» Directions for this task
Scan the listing below for lines with the word "that". Report how many there are, as a number alone.

-*-*-

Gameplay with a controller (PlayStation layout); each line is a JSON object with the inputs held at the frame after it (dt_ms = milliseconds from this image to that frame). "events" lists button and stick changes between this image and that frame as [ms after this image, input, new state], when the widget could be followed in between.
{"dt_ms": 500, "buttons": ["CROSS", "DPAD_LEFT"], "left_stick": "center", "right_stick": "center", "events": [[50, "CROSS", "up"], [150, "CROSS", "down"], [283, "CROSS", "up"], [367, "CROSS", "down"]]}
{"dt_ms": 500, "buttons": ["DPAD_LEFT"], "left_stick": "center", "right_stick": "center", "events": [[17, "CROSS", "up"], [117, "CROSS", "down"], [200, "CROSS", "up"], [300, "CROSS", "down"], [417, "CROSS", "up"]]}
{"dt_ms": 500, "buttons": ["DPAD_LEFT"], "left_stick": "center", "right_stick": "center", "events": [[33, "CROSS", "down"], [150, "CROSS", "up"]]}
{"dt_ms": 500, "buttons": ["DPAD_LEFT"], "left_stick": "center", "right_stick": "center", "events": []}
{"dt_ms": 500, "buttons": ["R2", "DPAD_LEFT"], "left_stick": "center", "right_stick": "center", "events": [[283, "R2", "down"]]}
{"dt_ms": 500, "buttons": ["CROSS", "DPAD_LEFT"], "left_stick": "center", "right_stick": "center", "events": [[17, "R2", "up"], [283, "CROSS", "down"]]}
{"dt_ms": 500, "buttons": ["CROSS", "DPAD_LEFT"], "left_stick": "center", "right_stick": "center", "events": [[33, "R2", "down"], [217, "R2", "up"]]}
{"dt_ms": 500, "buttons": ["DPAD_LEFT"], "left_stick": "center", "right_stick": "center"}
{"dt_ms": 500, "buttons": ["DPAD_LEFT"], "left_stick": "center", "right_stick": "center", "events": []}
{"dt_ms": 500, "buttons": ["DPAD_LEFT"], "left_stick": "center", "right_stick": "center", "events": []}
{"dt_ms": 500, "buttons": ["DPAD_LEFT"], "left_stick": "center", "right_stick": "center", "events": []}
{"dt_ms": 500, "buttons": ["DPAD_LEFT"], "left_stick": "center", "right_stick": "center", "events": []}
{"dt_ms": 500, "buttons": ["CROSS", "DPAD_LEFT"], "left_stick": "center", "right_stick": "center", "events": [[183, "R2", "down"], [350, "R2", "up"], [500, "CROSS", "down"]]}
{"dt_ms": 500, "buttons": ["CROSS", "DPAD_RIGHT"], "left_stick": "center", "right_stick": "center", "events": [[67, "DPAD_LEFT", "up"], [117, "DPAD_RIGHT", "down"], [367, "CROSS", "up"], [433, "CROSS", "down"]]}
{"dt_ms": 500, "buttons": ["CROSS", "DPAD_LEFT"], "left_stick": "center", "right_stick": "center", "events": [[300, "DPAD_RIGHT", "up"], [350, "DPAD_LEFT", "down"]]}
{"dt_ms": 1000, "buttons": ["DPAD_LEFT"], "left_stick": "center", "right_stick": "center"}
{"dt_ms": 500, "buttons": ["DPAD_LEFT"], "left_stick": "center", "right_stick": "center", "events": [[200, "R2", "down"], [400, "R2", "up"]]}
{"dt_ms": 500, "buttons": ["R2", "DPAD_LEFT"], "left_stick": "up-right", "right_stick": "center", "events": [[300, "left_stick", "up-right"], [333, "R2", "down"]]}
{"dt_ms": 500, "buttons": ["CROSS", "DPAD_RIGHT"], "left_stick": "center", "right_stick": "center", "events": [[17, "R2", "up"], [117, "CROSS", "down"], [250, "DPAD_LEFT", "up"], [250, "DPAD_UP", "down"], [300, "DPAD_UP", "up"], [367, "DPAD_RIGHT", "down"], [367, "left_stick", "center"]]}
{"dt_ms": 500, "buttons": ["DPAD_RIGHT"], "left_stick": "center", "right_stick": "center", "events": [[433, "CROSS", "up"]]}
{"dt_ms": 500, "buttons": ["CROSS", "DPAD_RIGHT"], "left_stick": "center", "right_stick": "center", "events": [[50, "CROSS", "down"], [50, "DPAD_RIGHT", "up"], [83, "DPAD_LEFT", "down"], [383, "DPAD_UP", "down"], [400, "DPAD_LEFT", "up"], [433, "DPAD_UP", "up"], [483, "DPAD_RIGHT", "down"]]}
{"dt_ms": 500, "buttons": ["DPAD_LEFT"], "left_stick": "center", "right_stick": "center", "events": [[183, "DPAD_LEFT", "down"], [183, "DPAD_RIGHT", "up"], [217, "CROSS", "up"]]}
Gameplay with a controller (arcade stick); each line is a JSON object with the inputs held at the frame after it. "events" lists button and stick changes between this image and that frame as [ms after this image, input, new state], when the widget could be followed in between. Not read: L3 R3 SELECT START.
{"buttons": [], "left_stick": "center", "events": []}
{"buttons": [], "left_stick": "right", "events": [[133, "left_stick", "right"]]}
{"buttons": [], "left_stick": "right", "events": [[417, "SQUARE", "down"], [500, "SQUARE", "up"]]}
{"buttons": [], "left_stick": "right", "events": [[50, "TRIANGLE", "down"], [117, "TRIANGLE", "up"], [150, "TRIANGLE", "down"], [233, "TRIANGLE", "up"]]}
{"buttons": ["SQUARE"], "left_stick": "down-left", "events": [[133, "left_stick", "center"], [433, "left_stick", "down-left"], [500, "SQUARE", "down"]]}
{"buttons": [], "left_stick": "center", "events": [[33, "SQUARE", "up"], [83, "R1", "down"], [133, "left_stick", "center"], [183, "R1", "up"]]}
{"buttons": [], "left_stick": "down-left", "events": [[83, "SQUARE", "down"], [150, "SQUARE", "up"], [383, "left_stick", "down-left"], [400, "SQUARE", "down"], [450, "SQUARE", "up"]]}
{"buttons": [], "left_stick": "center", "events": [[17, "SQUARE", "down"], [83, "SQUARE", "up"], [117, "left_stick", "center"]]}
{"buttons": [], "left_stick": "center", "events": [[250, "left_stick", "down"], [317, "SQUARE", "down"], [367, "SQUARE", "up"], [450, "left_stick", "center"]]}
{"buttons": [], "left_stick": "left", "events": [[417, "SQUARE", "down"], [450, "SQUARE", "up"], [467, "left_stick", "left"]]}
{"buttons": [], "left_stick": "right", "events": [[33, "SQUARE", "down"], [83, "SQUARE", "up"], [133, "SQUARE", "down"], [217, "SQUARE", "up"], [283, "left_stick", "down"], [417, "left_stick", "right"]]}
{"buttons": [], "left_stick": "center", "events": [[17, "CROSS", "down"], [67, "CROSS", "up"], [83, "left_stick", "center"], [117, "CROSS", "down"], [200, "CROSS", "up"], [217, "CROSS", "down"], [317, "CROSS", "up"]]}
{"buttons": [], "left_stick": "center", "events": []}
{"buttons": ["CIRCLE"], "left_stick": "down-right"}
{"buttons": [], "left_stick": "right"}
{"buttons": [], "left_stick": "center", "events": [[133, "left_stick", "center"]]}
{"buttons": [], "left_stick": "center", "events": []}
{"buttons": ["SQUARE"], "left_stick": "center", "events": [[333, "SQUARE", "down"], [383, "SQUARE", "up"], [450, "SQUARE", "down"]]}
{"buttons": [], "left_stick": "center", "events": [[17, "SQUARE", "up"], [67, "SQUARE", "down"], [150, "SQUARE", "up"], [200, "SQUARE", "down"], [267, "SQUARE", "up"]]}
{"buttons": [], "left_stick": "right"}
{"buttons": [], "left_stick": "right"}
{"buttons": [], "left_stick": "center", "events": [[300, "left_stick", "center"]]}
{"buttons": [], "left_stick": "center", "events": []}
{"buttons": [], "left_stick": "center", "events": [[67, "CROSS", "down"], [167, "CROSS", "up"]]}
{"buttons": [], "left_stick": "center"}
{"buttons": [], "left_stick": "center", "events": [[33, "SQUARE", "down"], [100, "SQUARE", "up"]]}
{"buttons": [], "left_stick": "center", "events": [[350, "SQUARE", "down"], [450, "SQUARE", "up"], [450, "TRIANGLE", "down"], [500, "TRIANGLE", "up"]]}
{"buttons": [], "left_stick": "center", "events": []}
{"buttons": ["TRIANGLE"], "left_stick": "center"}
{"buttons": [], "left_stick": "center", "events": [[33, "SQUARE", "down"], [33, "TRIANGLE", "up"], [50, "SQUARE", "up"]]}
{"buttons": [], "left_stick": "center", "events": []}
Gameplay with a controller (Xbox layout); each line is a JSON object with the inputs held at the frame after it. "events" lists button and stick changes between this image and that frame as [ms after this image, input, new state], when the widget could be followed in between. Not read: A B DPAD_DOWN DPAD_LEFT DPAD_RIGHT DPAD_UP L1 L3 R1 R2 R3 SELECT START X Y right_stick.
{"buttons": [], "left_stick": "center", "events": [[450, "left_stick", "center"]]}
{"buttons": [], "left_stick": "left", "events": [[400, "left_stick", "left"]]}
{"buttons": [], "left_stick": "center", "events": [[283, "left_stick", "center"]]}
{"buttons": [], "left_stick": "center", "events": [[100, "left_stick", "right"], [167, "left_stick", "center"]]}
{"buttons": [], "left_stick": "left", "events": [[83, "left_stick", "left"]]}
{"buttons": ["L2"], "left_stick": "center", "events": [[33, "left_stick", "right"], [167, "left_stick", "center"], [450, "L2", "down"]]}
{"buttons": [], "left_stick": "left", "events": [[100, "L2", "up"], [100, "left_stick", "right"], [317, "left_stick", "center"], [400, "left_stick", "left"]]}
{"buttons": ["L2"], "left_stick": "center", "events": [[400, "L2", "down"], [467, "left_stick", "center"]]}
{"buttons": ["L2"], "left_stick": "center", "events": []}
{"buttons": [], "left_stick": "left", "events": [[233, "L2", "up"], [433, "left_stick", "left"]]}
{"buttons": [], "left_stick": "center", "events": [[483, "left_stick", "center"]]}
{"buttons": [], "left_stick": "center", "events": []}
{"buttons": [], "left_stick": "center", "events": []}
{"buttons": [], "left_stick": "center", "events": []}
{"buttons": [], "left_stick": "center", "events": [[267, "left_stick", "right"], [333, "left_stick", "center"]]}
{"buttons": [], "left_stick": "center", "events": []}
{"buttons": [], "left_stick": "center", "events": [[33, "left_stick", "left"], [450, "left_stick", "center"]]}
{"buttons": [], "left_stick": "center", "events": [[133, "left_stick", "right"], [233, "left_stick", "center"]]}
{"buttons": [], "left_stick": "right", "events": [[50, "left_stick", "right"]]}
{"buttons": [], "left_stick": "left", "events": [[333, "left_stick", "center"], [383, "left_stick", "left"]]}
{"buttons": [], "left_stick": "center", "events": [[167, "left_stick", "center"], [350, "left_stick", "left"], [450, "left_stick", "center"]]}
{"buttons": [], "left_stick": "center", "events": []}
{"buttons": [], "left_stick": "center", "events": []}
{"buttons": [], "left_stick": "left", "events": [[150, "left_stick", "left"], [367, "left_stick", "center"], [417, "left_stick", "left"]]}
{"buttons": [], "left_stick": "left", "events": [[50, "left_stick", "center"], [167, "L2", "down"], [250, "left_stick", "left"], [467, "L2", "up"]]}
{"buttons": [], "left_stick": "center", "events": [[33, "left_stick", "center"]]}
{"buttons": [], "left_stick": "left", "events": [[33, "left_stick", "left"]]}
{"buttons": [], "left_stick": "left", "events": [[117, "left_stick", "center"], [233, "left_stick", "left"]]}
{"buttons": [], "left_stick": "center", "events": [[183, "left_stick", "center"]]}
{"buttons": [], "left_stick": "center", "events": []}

-*-*-

» Exercise result
3